Mixed infections are frequently observed in patients who have advanced HIV/AIDS [1, 17]. Regrettably, our study revealed that only two patients had different pathogens detected in their blood samples, and these pathogens were found in separate culture bottles. We hypothesized the presence of competition among different pathogens in the culture medium, with the identified pathogen exhibiting inhibitory effects on the growth of other pathogens [24]. Another possible reason is that pathogens with relatively slow growth rates may have the potential to go unnoticed.
There are some limitations to our study.

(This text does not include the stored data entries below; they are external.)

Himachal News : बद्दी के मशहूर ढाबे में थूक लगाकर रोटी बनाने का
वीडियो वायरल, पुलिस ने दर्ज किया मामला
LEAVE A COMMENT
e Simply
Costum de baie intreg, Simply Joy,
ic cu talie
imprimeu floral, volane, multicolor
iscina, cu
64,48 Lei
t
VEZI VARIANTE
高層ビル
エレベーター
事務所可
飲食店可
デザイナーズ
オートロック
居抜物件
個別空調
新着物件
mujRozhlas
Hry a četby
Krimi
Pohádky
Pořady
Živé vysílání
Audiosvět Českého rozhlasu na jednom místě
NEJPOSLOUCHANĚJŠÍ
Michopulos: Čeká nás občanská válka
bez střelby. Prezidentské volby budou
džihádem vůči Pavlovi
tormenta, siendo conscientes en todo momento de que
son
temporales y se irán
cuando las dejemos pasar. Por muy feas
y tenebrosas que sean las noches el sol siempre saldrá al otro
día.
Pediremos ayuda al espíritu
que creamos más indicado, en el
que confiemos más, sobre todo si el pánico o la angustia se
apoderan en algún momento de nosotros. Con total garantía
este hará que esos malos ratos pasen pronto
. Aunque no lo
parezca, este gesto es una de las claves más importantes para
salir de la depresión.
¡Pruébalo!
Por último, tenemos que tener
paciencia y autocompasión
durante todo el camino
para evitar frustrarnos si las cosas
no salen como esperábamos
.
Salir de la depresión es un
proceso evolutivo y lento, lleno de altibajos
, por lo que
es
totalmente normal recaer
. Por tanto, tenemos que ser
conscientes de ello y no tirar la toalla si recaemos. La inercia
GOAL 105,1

First, this is a single-center retrospective analysis. Second, this study utilized blood culture results and clinical diagnosis as the criteria for judgment; clinical diagnosis is mainly based on clinical symptoms and other laboratory results, such as 1,3-beta-d-glucan test, galactomannan test, interferon gamma release assay, and sputum culture, but some patients may have misdiagnosis due to lack of etiological evidence. Third, mixed infections are very common in advanced HIV/AIDS patients, blood cultures often cannot report multiple pathogens simultaneously, and higher bacterial loads are often easily detected, potentially introducing detection bias. In addition, the guideline does not require the number of fungal culture bottles, and this study only used one fungal culture bottle, which may lead to false negatives. Furthermore, this study did not analyze the influence of culture-based anti-infective therapy on patient outcomes, thereby providing additional evidence for the benefits of culture bottles. In future clinical practice, increased attention should be given to BSIs in patients with HIV. Furthermore, it is imperative to include individuals from the non-HIV population to more comprehensively assess the diagnostic efficacy of these two culture bottles in the context of BSIs. It is also necessary to conduct multicenter prospective studies.